Another challenge was when Moana confronts the lava monster, Te Kā. “It was hard keeping the tension going but also having this moment between our protagonist and our villain mean something in an emotional way,” Draheim added. “Tapping into the emotion throughout was important, and it helped having John Lasseter come in once every week or two to make sure every scene was driven by what Moana was going through.”

“Kubo and the Two Strings”

“Kubo and the Two Strings”

Laika’s stop-motion Japanese fantasy definitely had its character challenges, but hey didn’t just involve the eponymous samurai hero.

“It was a real high-wire act to get tone right, particularly Monkey (Charlize Theron),” editor Chris Murrie told IndieWire. “She’s the heart of the film and there’s a lot of hidden aspects to her character. It was tough to get the performance just right, balancing it so that she can be stern, tough and sort of emotionally cold but not to the degree that the audience just rejects her. You want to be there with Kubo fighting for her love and when it’s earned, you feel satiated.”

Although there was plenty of thrilling action to cut (with the giant Skeleton and the exotic Moon Beast, among others), Murrie got the most pleasure working on such tender scenes as the one on the beach early on between Kubo and his mother.
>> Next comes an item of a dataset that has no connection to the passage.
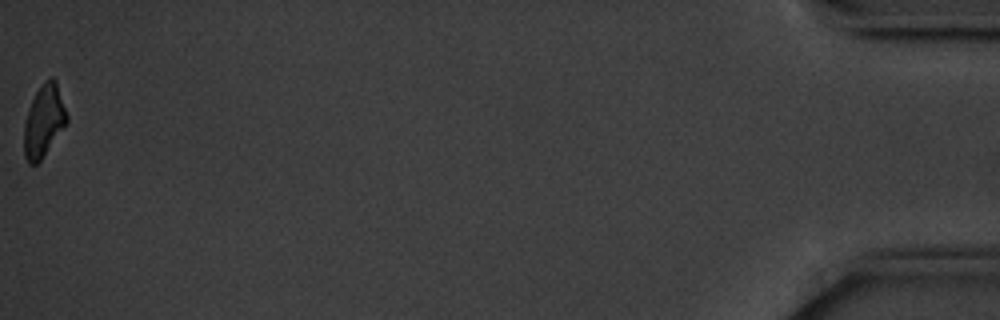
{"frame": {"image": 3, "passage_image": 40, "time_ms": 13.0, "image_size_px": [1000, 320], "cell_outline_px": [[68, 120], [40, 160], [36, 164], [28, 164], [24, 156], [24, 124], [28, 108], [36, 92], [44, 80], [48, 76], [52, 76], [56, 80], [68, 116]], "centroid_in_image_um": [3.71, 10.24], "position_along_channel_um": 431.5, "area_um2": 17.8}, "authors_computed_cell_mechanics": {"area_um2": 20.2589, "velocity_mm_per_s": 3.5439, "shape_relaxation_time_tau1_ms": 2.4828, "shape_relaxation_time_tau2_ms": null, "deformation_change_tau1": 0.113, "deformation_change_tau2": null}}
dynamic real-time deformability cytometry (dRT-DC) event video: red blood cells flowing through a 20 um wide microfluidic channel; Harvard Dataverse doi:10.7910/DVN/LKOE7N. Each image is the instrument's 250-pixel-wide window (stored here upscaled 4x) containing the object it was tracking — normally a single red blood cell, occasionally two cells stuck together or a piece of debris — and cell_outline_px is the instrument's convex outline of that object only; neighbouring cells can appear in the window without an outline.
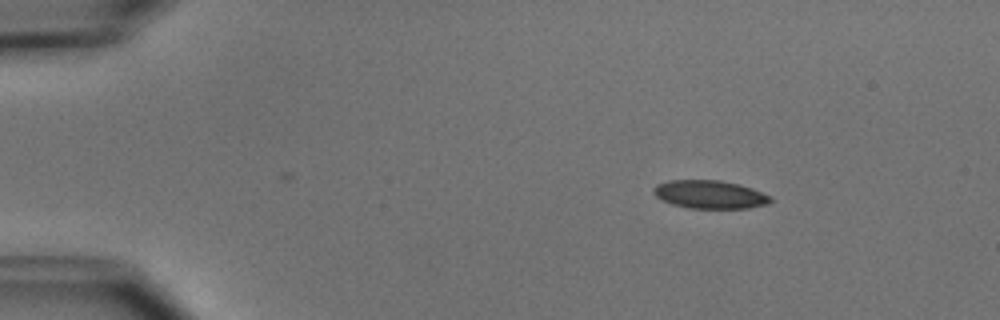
{"species": "common noctule bat (a hibernating species)", "species_latin": "Nyctalus noctula", "temperature_condition": "cold", "stored_images_in_passage": 3, "camera_frame_rate_fps": 3000, "um_per_image_px": 0.085, "animal": {"sex": "male", "body_mass_g": 15.6}, "frame": {"image": 1, "passage_image": 1, "time_ms": 0.0, "image_size_px": [1000, 320], "cell_outline_px": [[772, 200], [768, 204], [748, 208], [688, 208], [672, 204], [656, 196], [652, 192], [652, 188], [656, 184], [668, 180], [720, 180], [740, 184], [752, 188], [772, 196]], "centroid_in_image_um": [60.34, 16.52], "position_along_channel_um": 24.7, "area_um2": 19.36}}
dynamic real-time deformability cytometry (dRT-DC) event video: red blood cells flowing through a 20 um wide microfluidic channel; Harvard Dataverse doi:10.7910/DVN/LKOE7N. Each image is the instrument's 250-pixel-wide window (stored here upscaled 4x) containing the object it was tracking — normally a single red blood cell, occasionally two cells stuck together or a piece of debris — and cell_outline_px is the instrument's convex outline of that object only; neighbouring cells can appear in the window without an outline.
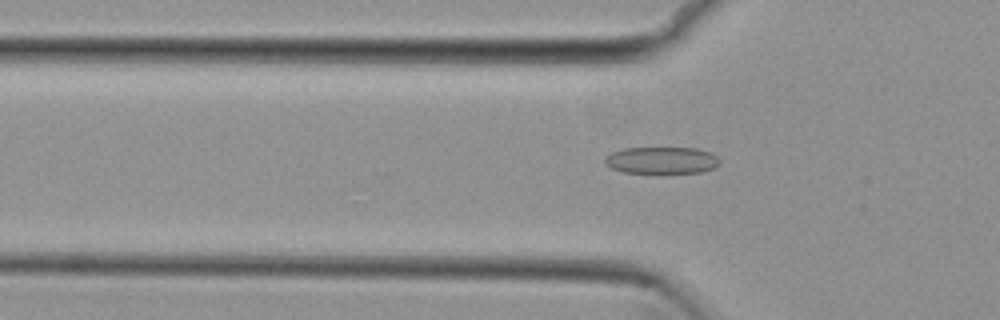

“I love quiet character moments,” Murrie said. “They’re a lot more challenging because they’re so still. All the weight has to be carried by the vocal and facial performance. You have to take bigger risks. You have to trust the storyboards more, the voice acting more. There’s more discovery.”

“Sing”

“Sing”

With Illumination’s big, sprawling musical extravaganza about a talent contest, there were several contestants and impresario Buster Moon (Matthew McConaughey) to contend with narratively. Fortunately, live-action writer-director Garth Jennings honed a solid script for three years and the musical and dramatic beats were spread out nicely.

READ MORE: How They Animated ‘Sing’ With a Live-Action Vibe Like ‘The Commitments’ — Video

“We achieved something pretty well-balanced,” editor Gregory Perler told IndieWire. “It was easy to lose sight of Buster a couple of times but when you choose to emphasize one person, everyone else gets slighted a little bit. The temptation in animation is that every scene starts and every scene ends. It’s a hard thing to argue against, but Garth made my job as an editor easier by starting a scene as late as possible and getting out as early as possible.”

Even so, the third act got changed for the better, making it a larger finale than just winning the talent contest. “Garth and [producer] Chris Meledandri came up with this other idea. And that had to do with difficult seeds that were going to be sewn during the hand-off from act two to act three. And they were right — it was very moving,” Perler said.